WORK ITEM: Your answer is to be the count alone: the number of lines in the data below where "para" appears.

(Stored data entries)
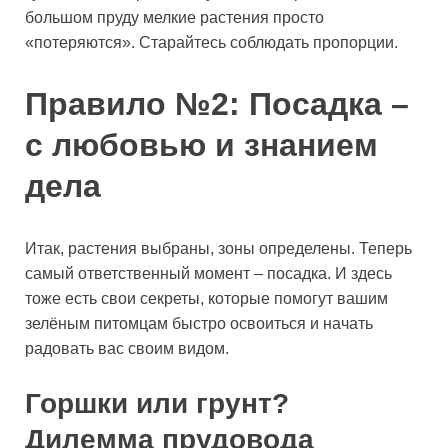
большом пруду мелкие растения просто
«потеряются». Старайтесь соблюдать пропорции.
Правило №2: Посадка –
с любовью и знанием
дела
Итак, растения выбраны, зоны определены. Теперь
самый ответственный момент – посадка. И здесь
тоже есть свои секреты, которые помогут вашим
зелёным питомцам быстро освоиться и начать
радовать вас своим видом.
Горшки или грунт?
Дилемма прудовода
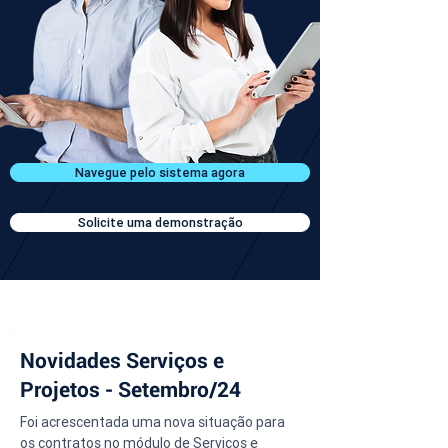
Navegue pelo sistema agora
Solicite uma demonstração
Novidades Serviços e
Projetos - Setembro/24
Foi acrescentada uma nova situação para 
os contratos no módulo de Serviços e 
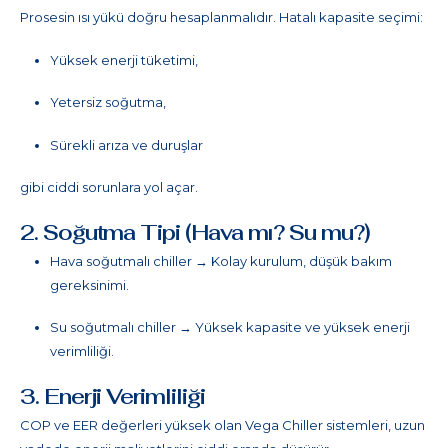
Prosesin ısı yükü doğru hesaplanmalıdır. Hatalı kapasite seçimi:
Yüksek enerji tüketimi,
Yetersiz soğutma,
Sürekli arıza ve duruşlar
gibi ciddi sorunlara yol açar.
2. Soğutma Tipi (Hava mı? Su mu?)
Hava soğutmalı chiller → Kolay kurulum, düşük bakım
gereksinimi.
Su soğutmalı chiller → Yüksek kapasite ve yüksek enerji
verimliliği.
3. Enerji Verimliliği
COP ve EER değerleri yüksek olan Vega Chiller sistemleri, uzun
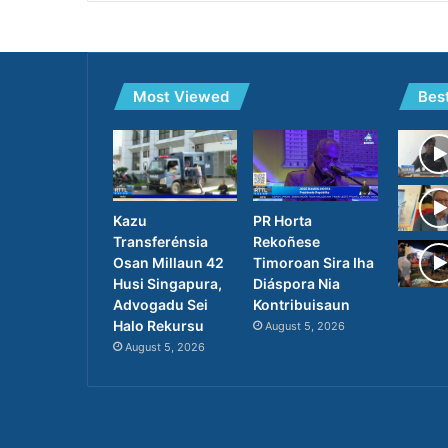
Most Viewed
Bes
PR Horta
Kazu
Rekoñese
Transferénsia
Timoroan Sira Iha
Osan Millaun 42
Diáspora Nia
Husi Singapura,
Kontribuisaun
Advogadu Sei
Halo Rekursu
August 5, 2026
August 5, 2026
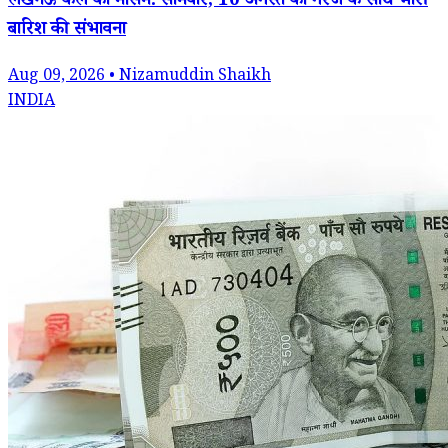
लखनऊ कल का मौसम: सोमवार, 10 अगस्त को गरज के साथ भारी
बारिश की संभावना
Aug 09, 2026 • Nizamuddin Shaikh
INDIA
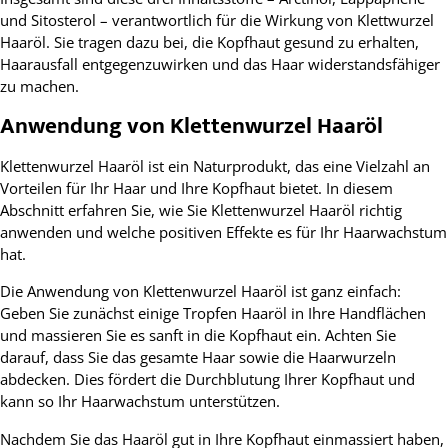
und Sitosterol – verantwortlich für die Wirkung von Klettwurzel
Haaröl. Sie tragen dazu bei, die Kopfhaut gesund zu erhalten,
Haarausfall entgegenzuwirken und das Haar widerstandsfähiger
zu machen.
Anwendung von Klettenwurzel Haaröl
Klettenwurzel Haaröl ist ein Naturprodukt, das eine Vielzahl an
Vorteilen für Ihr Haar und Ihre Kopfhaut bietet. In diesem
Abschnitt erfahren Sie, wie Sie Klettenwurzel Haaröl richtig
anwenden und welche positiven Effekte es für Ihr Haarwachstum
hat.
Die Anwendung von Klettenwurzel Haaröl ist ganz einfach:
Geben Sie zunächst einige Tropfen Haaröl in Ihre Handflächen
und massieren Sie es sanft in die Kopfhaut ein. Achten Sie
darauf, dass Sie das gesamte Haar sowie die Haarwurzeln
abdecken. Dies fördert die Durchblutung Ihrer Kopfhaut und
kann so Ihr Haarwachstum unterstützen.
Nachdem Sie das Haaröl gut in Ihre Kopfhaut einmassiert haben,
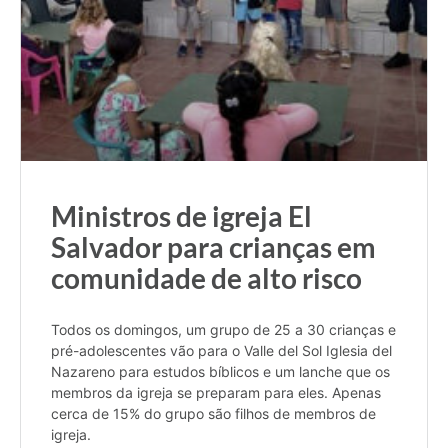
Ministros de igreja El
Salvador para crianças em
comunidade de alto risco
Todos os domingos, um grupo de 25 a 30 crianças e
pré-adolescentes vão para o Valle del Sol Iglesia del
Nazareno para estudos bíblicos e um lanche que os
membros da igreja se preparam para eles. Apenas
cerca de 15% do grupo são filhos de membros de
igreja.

RESPONSE BOX: 5